Açıklamada, dava sonucunda verilen yedi yıllık mahkûmiyet kararının, işlenen suçun niteliği ve Adli Tıp Kurumu’nun değerlendirme raporu dikkate alındığında yetersiz kaldığı belirtildi. Gece yarısı yolda yürüyen bir kadının maruz kaldığı bu suçun, daha ağır bir cezayla karşılık bulması gerektiği vurgulandı.
“TÜM KADINLARIN TOPLUMSAL HAYATA KATILMA ÖZGÜRLÜKLERİNİ KISITLAYAN SİSTEMATİK TEHDİTLERDİR”
Kadınların gece vakti sokakta özgürce dolaşma haklarını hedef alan bu tür saldırıların münferit suçlar olmadığı ifade edilen açıklamada, şu ifadeler kullanıldı:
“Tüm kadınların toplumsal hayata katılma özgürlüklerini kısıtlayan sistematik tehditlerdir. Bu saldırılar, kadınların ‘gece dışarı çıkma cesaretlerini kırma’ etkisi yaratmakta ve kamusal alanı kadınlar için güvensiz hale getirmektedir. Cezanın miktarı, kadına yönelik şiddet vakalarına ilişkin yapılan yargılamada şiddetin kadınlar üzerindeki sistematik etkisinin tam olarak dikkate alınmadığını göstermektedir.”
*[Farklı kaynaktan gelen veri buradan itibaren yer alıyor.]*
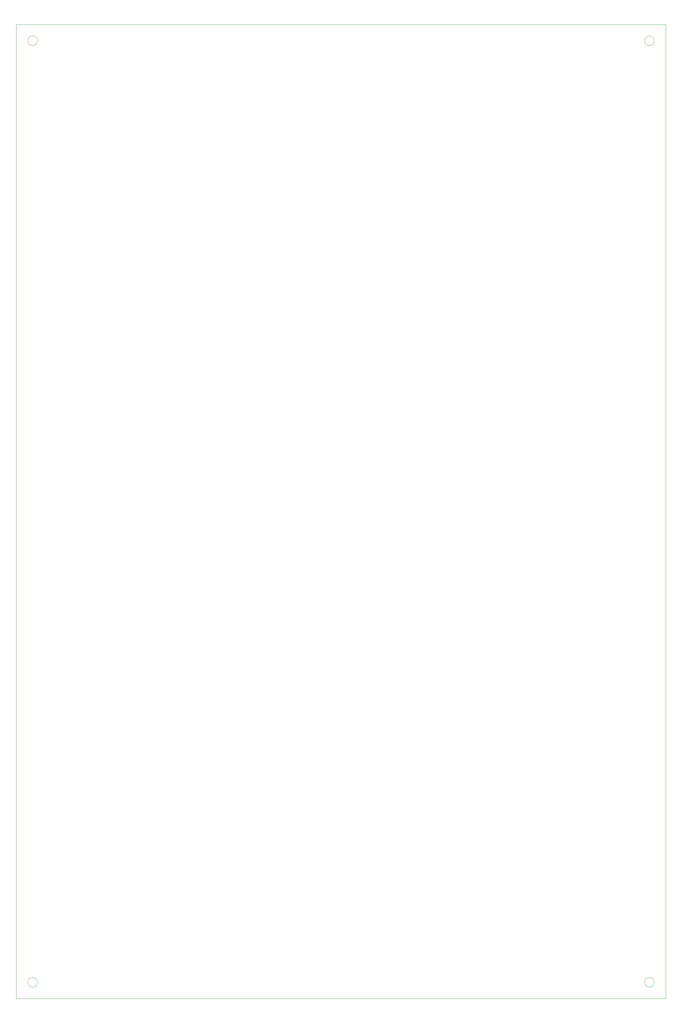
<source format=gbr>
G04 #@! TF.GenerationSoftware,KiCad,Pcbnew,8.0.2*
G04 #@! TF.CreationDate,2024-05-23T11:35:18+02:00*
G04 #@! TF.ProjectId,final-cu,66696e61-6c2d-4637-952e-6b696361645f,rev?*
G04 #@! TF.SameCoordinates,Original*
G04 #@! TF.FileFunction,Profile,NP*
%FSLAX46Y46*%
G04 Gerber Fmt 4.6, Leading zero omitted, Abs format (unit mm)*
G04 Created by KiCad (PCBNEW 8.0.2) date 2024-05-23 11:35:18*
%MOMM*%
%LPD*%
G01*
G04 APERTURE LIST*
G04 #@! TA.AperFunction,Profile*
%ADD10C,0.050000*%
G04 #@! TD*
G04 APERTURE END LIST*
D10*
X45000000Y-317500000D02*
G75*
G02*
X42000000Y-317500000I-1500000J0D01*
G01*
X42000000Y-317500000D02*
G75*
G02*
X45000000Y-317500000I1500000J0D01*
G01*
X235000000Y-317500000D02*
G75*
G02*
X232000000Y-317500000I-1500000J0D01*
G01*
X232000000Y-317500000D02*
G75*
G02*
X235000000Y-317500000I1500000J0D01*
G01*
X235000000Y-27500000D02*
G75*
G02*
X232000000Y-27500000I-1500000J0D01*
G01*
X232000000Y-27500000D02*
G75*
G02*
X235000000Y-27500000I1500000J0D01*
G01*
X38500000Y-22500000D02*
X238500000Y-22500000D01*
X238500000Y-322500000D01*
X38500000Y-322500000D01*
X38500000Y-22500000D01*
X45000000Y-27500000D02*
G75*
G02*
X42000000Y-27500000I-1500000J0D01*
G01*
X42000000Y-27500000D02*
G75*
G02*
X45000000Y-27500000I1500000J0D01*
G01*
M02*

</source>
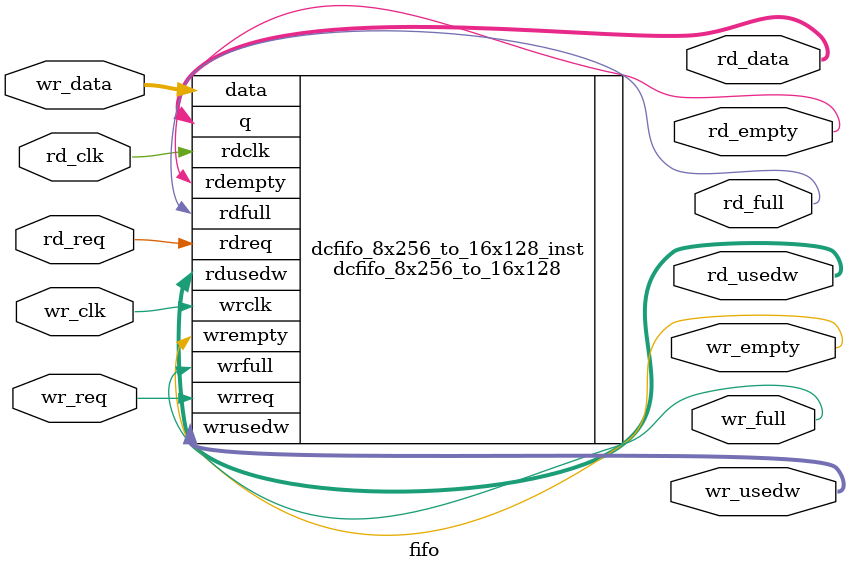
<source format=v>
module  fifo
(
    input   wire            wr_clk      ,
    input   wire            wr_req      ,
    input   wire    [7:0]   wr_data     ,
    input   wire            rd_clk      ,
    input   wire            rd_req      ,

    output  wire    [15:0]  rd_data     ,
    output  wire            wr_empty    ,
    output  wire            wr_full     ,
    output  wire    [8:0]   wr_usedw    ,
    output  wire            rd_empty    ,
    output  wire            rd_full     ,
    output  wire    [7:0]   rd_usedw    
);

dcfifo_8x256_to_16x128  dcfifo_8x256_to_16x128_inst
(
    .data       (wr_data    ),
    .rdclk      (rd_clk     ),
    .rdreq      (rd_req     ),
    .wrclk      (wr_clk     ),
    .wrreq      (wr_req     ),

    .q          (rd_data    ),
    .rdempty    (rd_empty   ),
    .rdfull     (rd_full    ),
    .rdusedw    (rd_usedw   ),
    .wrempty    (wr_empty   ),
    .wrfull     (wr_full    ),
    .wrusedw    (wr_usedw   )
);

endmodule

</source>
Açıklamada, cinsel şiddet suçlarının önlenebilmesi için yargının caydırıcılığı esas alması gerektiği; ancak mevcut kararın bu kriteri yeterince gözetmeyen bir yaklaşımla alındığı ifade edildi.
Suç niteliğinin basit cinsel saldırı olarak değil nitelikli haliyle değerlendirilmesi gerektiği belirtilen açıklamada, “Ayrıca soruşturma aşamasında ifadesi alınan mağdurun, tekrar dinlenmemesi önemlidir. İlk duruşmada avukatların itirazı üzerine yanlış kurulan ara karardan dönülerek, suçtan zarar gören kadının Adli Görüşme Odası’nda (AGO) dinlenmesi sağlanabilmiştir. Bu bağlamda, yargının bu tür saldırıları değerlendirirken, saldırının gerçekleştiği zaman ve mekân koşullarını, kadınların özgürlüklerini kısıtlayıcı etkisini dikkate alarak daha caydırıcı cezalar vermesi gerekmektedir” ifadeleri kullanıldı.
“CİNSİYETÇİ PERSPEKTİFLERDEN ARINMIŞ BİR YARGILAMA İÇİN MÜCADELE ETMEYE DEVAM EDECEĞİZ”
Gece sokakta gerçekleşen cinsel saldırının kadınların temel özgürlüklerini hedef alan nitelikli bir suç olarak değerlendirilmesi gerektiği belirtilen söylenen açıklamada, “Buna uygun şekilde daha ağır cezalandırılması, benzer suçların önlenmesi için vazgeçilmez önemdedir. Davanın tarafı olan bizler, adaletin eksiksiz ve cinsiyetçi perspektiflerden arınmış bir yargılama için mücadele etmeye devam edeceğiz” denildi.
Kadınların ve çocukların bedensel dokunulmazlığı ve özgürlüğü için mücadelelerine devam edecekleri söylenen açıklamada, “Kadınların gece gündüz fark etmeksizin özgürce sokakta yürüme hakları vardır ve bu haklarını kısıtlayan her türlü saldırı, yargı tarafından gereken ciddiyetle ve caydırıcılıkla değerlendirilmelidir” ifadeleri kullanıldı.